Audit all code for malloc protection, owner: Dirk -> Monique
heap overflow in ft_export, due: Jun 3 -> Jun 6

* * *

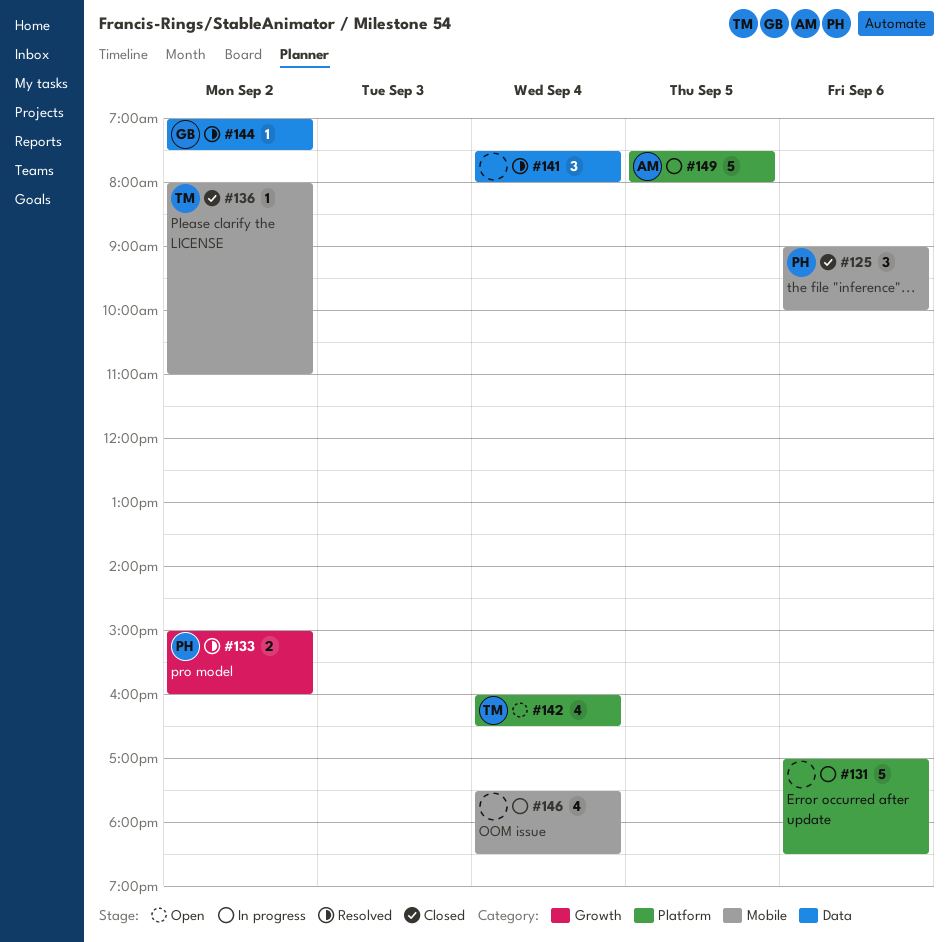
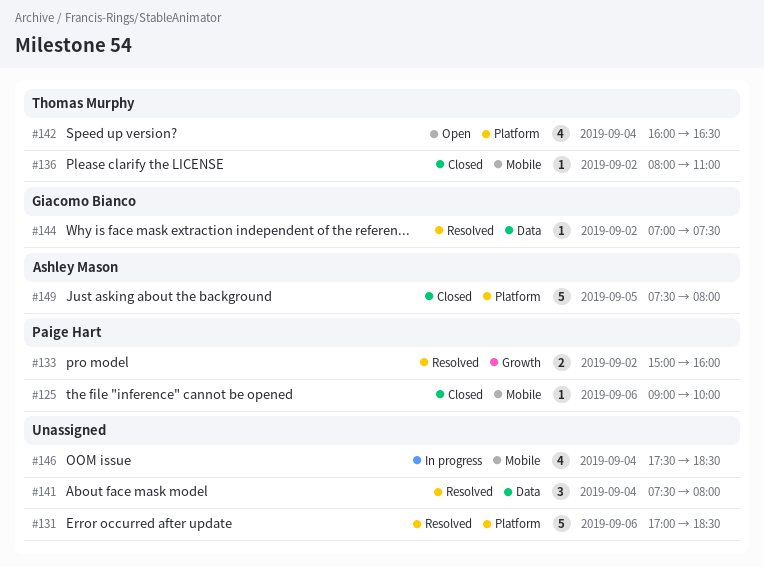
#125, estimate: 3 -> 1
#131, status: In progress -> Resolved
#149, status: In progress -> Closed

* * *

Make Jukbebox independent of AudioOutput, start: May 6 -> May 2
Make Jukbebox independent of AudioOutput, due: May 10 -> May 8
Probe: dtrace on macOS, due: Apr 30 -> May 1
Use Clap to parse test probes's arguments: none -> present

» Prompt
Every line above from the line with "#125, estimate: 3 -> 1" to the line with "#149, status: In progress -> Closed" is wanted, ends included; write them out exactly and add no other line.

» Written answer
#125, estimate: 3 -> 1
#131, status: In progress -> Resolved
#149, status: In progress -> Closed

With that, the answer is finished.